Subject Re: [IB-Architect] Full and Differential Backup
Author Jim Starkey
At 02:05 PM 6/23/00 +0200, Olivier Mascia wrote:
>That's really a 'blind' proposal here, I'll have to learn much from the soon
>to be available source-code to analyze the potential difficulties of
>implementation. Let's consider the following as a rough proposal of backup
>method. It would most probably imply a ODS change, though minor. And some
>engine modifications, maybe major.

Not really. What you are describing is the mechanism the engine
used to dump a database to a journal file when creating a journal.
A close relative (and probably an even better candidate) is the
shadow create code.

>2. The backup processing is exclusive. There can only be *one* and only
>*one* backup in progress per database.

I don't think this restriction is actually necessary.

>3. The backup processing requires a separate processing thread. And
>synchronization of this thread actions with all engine actions that modify
>pages. To be considered modified ("touched") a page does not need to be
>rewritten to disk (cache). So the synchronizations needed will have to occur
>where logical modifications to pages are done. That backup thread only
>exists when a backup is in progress.

By design, disk page writes are scheduled so the database on disk
is always valid and consistent. This is not true of dirty pages
in cache. You are much safe considering page changes only the
the engine would otherwise be writing a page to disk.

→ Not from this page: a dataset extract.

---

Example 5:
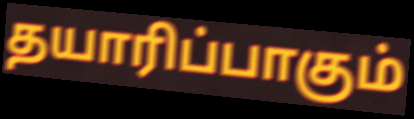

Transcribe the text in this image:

தயாரிப்பாகும்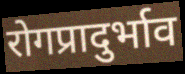
रोगप्रादुर्भाव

>6. Here the basic idea. The backup is a sequential scan page by page of each
>pages of the main database file, followed by each secondary file.
>Essentially, the backup output (which may optionally be more or less
>compressed on the fly) is a copy of each pages in the physical order in
>which they are read. When the backup is about to read a page, all engine
>write operations to that page must be able to be suspended (here is the
>synchronization issue introduced above). The page is read (from disk or
>memory cache), depending where the "current" instance of the physical page
>is. And appended to the backup file. The writes operations of the engine to
>that page (which were suspended) are resumed. The backup thread keeps a
>current page info : the "highest" page that has been copied to the backup.
>The engine internal operations have to be modified to check
>(synchronization again) that "highest" backuped page before any attempt to
>update any page. The key idea is this : if the about to modified page HAS
>NOT yet been processed by the backup thread, green light, the engine may
>proceed normally. If the page HAS ALREADY been backed up, the page
>identification (can we speak of a page number ?) is appended to a log. That
>log may be in RAM or in a sequential append disk file. And the engine update
>the page.

May I make two suggestions to simplify this?

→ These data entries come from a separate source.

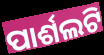
ପାର୍ଶଲଟିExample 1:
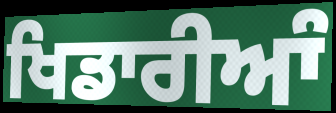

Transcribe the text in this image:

ਖਿਡਾਰੀਆੰ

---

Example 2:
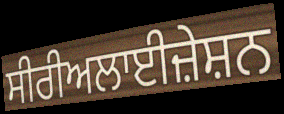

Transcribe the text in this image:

ਸੀਰੀਅਲਾਈਜ਼ੇਸ਼ਨ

First, relax the requirement that pages be written in order. The
engine is always free write a page above the backup high water mark.
If if wants to write a page already copied to the backup, just write
the new page to the file. Simple and works like a charm. Both
the journalling code and the snapshot code use this hack.

Second, if you are willing to assume the backup file is a disk file
rather than a streaming device, create a page by page image of
the database file -- secondary writes (previous paragraph) just
overwrite previous writes. This has the added benefits of a)
reducing the size of the backup file and b) eliminating the restore
step. Also notice that this is the existing shadow creation code.
Other than ripping out the check for non-local files and adding
a clean mechanism to detact the shadow, the work is done.

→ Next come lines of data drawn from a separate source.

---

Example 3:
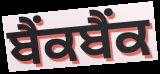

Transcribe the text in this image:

ਬੈਂਕਬੈਂਕ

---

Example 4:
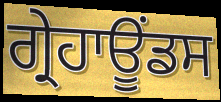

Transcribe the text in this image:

ਗ੍ਰੇਹਾਊਂਡਸ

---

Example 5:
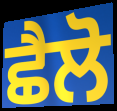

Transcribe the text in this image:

ਛੈਲੋ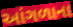
આંગળાના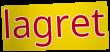
lagretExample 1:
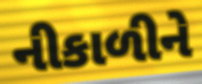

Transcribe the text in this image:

નીકાળીને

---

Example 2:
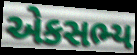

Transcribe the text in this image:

એકસભ્ય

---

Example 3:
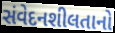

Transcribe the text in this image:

સંવેદનશીલતાનો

>8. Now for pass two. During this phase, any page going to be touched by the
>engine (existing pages, or new pages added at the end of the database file)
>has to be logged in append to the log (not the page content, just its

Skip this. If you add pages out of order to the backup (serial or
random access), this pass isn't needed.

>9. To restore such a backup, the restore utility reads sequentially the
>pages stored during phase1 and reconstruct (sequential process) the database

Hey, we can skip this too. We're on a role. Take the detached shadow,
call it a backup file. Move it to your tape farm. When the bad
day comes, the restore utility is the copy command.

>OK, this is a brute explanation. But I suppose everybody now gets the
>general picture.
>There is no original ideas in this. And more knowledgeable people would
>surely have expressed this in thousands words less than me. My question :
>is such a backup scheme something that may be implemented ? It all depends
>on many deep internal details of the engine. So it may totally be

You have been down a path traversed by many others. That's good. It
means you're not lost. Keep going and we're get to the next round
of opportunities, problems, and solutions.

>In the current implementation for that other kind of database system, we
>have a small optimisation. There is a concept of page "zero" in each
>physical files of the DB that may well be updated thousand times during the
>course of the backup. The only "optimized" thing done is to NOT backup those
>zero pages during phase one. Consider them as implicitly ever touched. And
>append them at the end.

Good hack. Probably not desirable for the shadow case, but when writing
to a streaming device, a great win.

>With Interbase and MGA this also implies that the restored database will be
>in the instant state it had at time the backup ended. With potentially a lot
>of transactions started but not ended at that time. So all the scheme would
>be defeated if the server is not able to recognize all those transactions as
>abandonned (limbo transactions ?) at restart of the server on the freshly
>restored database.

No, this scheme preserves transactions in limbo just fine (rule one
of limbo is that everything is safe on oxide before TIP is changed to
limbo). Transactions in progress will be declared dead when the
server first attaches the backup image.

>This also implies a certain loss of work (due to those abandonned

A fixed backup has to stop someplace. The next part of the exercise
is to design a "redo" log so nothing ever gets lost assuming no more
than a single point of failure.

>10. For differential backups, one could imagine to have a backup counter in
>each page. And a "last backup done" number in a main header page for the
>database. After a full backup, the idea would be to increase the global
>counter to the highest backup number encountered in any of pages. So
>basically we know after a full backup that the last time a full backup was
>done, we backed up all pages marked with that number or a smaller one.

Bingo. Give the man a kupee doll. But rather than using it as an
incremental backup counter, use the same word as a page revision
number. If we tweak the database to maintain a separate (pages? file?)
set of current page numbers, a backup can be synchronized with the
active database by comparing record version numbers. There are
some trickinesses here that can be fun to work out. The problems are
maintaining a satisfactory level of reliability (or figure a way to
cope with unreliability) without taking a performance hit.

>12. There are side details to be backuped : number of files in the database,
>their names, and maybe still some more info. The physical format of the
>backup file needs headers to keep this information. The notion of "page
>address" (a file, and a page inside that file) needs to be conveniently
>defined. And so on...

There is a school of thought that suggests that depending on information
stored in a object to restore the object in the face of disaster has
certain disadvantages... On the other hand, doing the accounting for
a poor mortal can determine his exposure should the computer gods have
an off day is very important.

>My main goal here is to make sure someone will at least verify (or help me
>verify when I'll be able to look at the code) if this backup scheme has any
>chances of being implementable without too much hacking in the current
>engine code.
>This is certainly not a perfect disaster recovery scheme.

No, but an excellent start.

Jim Starkey